— Document passage —
──────────────────────────────

Parliament and government

Parliament and government both play a part in forming the laws of the United Kingdom. They are separate institutions that work closely together, so it's easy to mix-up exactly what each one is responsible for.


The government runs the country. It has responsibility for developing and implementing policy and for drafting laws. It is also known as the Executive.


Parliament is the highest legislative authority in the UK. It has responsibility for checking the work of government and examining, debating and approving new laws. It is also known as the Legislature.

Forming a government

The political party that wins the most seats in a general election forms the new government, led by their party leader - who becomes Prime Minister. The Prime Minister appoints ministers, including the Cabinet, who often work in a government department, and run and develop public services and policies.

Ministers and MPs

Government ministers are chosen from MPs and Lords in Parliament. Your MP may be a member of the party forming the current Government, but it doesn't necessarily mean they are working 'in government'. Ministers must regularly respond to oral and written questions from MPs and Lords.

Scrutiny of the government

Parliament checks the work of the government on behalf of UK citizens through investigative select committees and by asking government ministers questions. The House of Commons also has to approve proposals for government taxes and spending.

Confidence motion

The government needs to retain the confidence of a majority in the House of Commons. If the House votes to indicate that it has no confidence in the government, either by defeating the government on a confidence motion or by defeating a policy that the government has indicated is a 'matter of confidence', then a General Election would be called if a confidence motion in the new government was not passed within 14 days of the original no confidence motion.

Government Bills

Each year the government informs Parliament of its plans for new legislation in the Queen's Speech. New legislation is introduced as Bills and must be debated and approved by Parliament before it can become an Act of Parliament - the government needs the support of the majority of the House of Commons to function.

Related information

Parliament is not responsible for the content of external websites.

The United Kingdom is a parliamentary democracy: government is voted into power by the people, to act in the interests of the people. Every adult has the right to vote - known as 'universal suffrage'.

Alongside this system, the UK is also a constitutional monarchy. This is a situation where there is an established monarch (currently Queen Elizabeth II), who remains politically impartial and with limited powers.

──────────────────────────────

— Extracted entries —

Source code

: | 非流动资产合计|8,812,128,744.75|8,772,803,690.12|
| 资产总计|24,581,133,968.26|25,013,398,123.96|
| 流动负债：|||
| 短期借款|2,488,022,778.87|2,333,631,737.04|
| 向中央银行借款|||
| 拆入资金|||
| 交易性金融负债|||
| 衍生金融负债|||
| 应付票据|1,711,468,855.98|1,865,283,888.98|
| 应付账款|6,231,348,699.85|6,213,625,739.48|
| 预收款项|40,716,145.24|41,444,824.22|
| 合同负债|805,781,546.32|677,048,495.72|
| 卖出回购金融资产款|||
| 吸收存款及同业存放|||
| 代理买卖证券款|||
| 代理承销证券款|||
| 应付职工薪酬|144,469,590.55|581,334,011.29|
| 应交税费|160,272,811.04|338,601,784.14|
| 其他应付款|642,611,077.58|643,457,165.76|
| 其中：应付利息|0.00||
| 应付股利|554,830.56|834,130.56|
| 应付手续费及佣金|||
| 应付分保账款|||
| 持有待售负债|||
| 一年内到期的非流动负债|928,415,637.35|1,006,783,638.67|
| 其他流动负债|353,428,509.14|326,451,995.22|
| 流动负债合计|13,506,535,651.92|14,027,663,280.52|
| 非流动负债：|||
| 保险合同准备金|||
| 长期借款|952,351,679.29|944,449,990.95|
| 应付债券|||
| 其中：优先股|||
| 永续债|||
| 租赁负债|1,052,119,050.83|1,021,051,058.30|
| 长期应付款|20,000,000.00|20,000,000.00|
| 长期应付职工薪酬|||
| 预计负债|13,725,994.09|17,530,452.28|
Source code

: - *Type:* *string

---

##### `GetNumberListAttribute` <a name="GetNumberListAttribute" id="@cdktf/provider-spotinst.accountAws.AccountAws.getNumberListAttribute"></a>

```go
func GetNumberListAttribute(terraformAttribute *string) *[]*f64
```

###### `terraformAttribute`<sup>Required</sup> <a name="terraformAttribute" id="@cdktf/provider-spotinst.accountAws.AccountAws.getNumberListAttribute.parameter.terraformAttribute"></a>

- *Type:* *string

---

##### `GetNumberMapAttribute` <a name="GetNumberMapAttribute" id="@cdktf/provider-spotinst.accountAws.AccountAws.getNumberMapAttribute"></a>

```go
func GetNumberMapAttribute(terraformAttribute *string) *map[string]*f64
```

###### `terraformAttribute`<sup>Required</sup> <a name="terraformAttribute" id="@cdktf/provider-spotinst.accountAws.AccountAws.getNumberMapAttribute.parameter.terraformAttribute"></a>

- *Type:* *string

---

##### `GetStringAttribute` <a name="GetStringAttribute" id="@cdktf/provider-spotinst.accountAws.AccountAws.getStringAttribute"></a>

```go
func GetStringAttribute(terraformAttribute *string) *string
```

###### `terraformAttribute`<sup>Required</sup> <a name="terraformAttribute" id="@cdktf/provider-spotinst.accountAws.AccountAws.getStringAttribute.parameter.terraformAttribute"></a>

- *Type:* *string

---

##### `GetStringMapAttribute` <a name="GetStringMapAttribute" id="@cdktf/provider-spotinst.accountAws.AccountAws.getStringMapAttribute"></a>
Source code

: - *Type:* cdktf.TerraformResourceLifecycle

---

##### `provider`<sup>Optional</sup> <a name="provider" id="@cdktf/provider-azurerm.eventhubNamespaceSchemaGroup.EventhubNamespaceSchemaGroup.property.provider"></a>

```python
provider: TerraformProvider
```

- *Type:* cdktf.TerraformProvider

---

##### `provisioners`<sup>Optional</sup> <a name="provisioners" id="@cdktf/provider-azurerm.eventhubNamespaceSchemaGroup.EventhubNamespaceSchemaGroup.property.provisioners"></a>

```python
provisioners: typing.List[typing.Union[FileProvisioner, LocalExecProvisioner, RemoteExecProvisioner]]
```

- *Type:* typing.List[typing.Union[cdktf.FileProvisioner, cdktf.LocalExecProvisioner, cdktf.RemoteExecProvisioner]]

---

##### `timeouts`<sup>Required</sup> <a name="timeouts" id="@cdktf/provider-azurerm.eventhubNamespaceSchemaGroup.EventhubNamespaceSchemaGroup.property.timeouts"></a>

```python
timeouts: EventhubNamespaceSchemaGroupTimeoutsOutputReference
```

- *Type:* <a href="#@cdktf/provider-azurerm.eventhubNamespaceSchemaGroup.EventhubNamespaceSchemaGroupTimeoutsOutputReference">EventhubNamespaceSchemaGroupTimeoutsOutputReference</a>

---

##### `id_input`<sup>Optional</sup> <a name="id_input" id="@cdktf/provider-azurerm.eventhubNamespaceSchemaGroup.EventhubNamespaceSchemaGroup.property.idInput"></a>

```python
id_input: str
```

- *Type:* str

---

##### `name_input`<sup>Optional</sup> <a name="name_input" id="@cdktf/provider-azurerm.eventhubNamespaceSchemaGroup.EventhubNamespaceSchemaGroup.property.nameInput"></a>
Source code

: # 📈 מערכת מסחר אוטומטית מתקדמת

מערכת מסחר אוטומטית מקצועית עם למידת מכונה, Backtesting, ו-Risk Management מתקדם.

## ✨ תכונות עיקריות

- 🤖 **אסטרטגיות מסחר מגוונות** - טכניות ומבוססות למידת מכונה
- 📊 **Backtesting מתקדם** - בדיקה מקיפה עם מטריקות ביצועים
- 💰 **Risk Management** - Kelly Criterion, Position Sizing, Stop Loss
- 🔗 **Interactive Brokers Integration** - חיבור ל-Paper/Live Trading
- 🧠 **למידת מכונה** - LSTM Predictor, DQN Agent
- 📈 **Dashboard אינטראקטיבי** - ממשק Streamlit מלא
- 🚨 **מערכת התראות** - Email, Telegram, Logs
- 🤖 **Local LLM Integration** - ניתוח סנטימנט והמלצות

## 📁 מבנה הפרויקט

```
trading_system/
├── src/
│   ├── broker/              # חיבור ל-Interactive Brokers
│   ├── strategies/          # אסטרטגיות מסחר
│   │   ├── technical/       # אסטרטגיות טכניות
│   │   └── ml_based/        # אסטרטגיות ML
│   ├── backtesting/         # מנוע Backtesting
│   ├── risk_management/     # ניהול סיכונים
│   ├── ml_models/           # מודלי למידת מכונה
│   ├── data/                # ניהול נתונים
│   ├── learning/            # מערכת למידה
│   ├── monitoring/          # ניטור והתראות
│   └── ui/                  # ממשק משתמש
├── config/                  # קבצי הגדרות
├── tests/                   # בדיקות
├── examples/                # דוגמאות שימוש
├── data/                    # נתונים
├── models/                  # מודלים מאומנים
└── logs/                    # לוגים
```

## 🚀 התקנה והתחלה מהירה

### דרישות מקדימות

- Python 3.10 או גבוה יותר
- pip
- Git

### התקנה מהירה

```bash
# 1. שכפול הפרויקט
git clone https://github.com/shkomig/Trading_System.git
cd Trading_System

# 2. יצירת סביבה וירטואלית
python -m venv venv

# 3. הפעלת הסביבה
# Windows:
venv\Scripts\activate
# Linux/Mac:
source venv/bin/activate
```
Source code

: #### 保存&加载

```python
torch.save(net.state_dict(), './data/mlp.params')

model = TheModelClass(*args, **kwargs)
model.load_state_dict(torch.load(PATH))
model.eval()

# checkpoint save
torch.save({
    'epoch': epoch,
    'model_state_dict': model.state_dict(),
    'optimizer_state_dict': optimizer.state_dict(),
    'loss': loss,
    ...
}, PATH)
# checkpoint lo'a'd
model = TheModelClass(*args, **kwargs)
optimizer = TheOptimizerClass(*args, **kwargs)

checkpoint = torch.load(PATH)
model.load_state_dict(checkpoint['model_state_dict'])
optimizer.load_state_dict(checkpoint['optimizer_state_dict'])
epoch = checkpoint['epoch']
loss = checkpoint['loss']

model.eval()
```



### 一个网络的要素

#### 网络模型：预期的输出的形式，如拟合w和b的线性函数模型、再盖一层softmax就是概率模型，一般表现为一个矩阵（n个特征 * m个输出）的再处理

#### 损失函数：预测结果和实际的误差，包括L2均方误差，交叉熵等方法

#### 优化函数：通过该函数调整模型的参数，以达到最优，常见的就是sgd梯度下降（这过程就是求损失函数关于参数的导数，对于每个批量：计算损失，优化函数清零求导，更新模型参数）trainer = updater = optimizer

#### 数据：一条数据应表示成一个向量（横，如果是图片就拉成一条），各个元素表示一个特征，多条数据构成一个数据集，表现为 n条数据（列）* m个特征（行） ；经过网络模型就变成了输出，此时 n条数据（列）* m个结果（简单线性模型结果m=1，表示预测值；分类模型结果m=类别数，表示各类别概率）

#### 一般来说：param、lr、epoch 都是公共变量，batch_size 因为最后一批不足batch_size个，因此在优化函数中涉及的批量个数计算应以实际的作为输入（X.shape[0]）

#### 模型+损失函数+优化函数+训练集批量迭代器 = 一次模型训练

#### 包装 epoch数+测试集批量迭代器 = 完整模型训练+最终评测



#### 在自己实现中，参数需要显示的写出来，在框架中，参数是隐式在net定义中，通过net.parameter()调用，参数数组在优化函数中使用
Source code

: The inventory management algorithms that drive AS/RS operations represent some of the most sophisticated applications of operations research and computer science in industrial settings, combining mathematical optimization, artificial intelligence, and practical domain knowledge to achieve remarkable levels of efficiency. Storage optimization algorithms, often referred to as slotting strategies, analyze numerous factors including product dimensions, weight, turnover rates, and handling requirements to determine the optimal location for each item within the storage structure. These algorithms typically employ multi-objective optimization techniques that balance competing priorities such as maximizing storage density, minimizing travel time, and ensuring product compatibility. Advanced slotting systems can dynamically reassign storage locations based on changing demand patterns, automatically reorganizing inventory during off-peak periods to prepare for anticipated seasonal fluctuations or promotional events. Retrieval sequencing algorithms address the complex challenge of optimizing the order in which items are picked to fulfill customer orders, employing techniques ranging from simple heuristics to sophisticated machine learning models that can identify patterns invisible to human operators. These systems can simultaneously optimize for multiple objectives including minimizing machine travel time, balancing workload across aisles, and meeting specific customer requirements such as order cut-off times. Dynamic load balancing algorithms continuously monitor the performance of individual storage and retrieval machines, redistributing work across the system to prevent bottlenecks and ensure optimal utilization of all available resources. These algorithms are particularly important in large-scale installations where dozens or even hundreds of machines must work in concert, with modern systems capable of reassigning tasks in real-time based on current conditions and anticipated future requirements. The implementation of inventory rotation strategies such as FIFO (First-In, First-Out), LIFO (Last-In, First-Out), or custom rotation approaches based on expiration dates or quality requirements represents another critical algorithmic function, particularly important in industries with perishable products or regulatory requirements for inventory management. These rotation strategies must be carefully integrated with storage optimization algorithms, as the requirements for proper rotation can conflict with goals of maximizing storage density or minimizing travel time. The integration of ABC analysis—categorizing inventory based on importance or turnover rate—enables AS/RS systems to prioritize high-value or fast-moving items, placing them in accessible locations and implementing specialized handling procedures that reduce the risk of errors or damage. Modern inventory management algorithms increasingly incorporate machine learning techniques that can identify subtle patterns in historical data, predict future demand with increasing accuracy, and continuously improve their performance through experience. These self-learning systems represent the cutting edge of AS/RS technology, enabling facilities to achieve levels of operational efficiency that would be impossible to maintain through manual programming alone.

──────────────────────────────

— Complete the following —
1. Copy the stretch from "Scrutiny of the" through "no confidence motion." in the Parliament and government text, word for word.
2. Using the Parliament and government text, decide whether each statement agrees with it, answering yes or no and quoting the words that decide it. (a) The government is also known as the Legislature. (b) Government ministers are chosen from MPs and Lords in Parliament. (c) The House of Commons has to approve proposals for government taxes and spending.

— Task solutions —
1.
Scrutiny of the government

Parliament checks the work of the government on behalf of UK citizens through investigative select committees and by asking government ministers questions. The House of Commons also has to approve proposals for government taxes and spending.

Confidence motion

The government needs to retain the confidence of a majority in the House of Commons. If the House votes to indicate that it has no confidence in the government, either by defeating the government on a confidence motion or by defeating a policy that the government has indicated is a 'matter of confidence', then a General Election would be called if a confidence motion in the new government was not passed within 14 days of the original no confidence motion.

2.
(a) No: "It is also known as the Executive."
(b) Yes: "Government ministers are chosen from MPs and Lords in Parliament."
(c) Yes: "The House of Commons also has to approve proposals for government taxes and spending."